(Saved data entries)
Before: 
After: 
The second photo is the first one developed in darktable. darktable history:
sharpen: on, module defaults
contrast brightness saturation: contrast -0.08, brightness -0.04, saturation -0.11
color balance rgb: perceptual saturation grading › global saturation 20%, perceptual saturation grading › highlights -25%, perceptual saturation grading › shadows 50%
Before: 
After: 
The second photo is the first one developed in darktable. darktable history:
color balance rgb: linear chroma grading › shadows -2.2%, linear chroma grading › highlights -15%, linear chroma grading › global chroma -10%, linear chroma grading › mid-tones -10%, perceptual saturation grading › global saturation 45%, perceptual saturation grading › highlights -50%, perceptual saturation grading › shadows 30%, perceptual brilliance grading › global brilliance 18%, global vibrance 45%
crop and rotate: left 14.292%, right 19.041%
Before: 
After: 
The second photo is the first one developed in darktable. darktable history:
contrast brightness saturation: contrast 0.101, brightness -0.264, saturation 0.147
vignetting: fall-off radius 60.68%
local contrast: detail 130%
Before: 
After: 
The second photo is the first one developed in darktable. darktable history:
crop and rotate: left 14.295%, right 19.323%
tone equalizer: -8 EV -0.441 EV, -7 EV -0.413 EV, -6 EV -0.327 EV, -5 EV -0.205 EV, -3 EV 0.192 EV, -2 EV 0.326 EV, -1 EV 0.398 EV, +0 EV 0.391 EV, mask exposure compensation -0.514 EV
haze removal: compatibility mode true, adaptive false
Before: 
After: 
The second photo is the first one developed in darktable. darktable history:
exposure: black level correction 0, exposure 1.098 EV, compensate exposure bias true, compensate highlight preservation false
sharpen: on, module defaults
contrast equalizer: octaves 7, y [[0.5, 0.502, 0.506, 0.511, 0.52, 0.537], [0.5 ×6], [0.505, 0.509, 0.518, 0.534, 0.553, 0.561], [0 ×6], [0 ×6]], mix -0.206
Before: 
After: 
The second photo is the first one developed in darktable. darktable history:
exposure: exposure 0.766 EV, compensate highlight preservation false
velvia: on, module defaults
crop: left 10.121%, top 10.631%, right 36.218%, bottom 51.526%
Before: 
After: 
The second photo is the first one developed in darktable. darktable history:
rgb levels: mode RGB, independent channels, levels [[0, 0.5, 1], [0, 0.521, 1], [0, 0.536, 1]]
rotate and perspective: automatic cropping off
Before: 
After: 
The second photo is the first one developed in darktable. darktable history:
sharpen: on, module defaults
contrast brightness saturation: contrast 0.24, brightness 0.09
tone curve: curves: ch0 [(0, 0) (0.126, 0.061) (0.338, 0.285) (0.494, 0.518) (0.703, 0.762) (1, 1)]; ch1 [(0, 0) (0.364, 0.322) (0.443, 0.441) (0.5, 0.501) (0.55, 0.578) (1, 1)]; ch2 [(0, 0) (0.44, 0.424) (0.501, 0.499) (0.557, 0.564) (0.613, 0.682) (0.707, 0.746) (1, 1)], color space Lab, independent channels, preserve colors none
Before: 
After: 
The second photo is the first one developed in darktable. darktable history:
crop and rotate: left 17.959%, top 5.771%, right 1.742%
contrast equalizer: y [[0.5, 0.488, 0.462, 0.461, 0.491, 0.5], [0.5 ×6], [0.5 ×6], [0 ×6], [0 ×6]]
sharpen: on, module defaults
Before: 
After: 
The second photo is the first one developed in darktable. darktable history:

▸ Work to be completed: Reproduce the records word for word, starting at their very beginning and stopping after the line that contains "color balance rgb: perceptual".

▸ Exercise answer:
Before: 
After: 
The second photo is the first one developed in darktable. darktable history:
sharpen: on, module defaults
contrast brightness saturation: contrast -0.08, brightness -0.04, saturation -0.11
color balance rgb: perceptual saturation grading › global saturation 20%, perceptual saturation grading › highlights -25%, perceptual saturation grading › shadows 50%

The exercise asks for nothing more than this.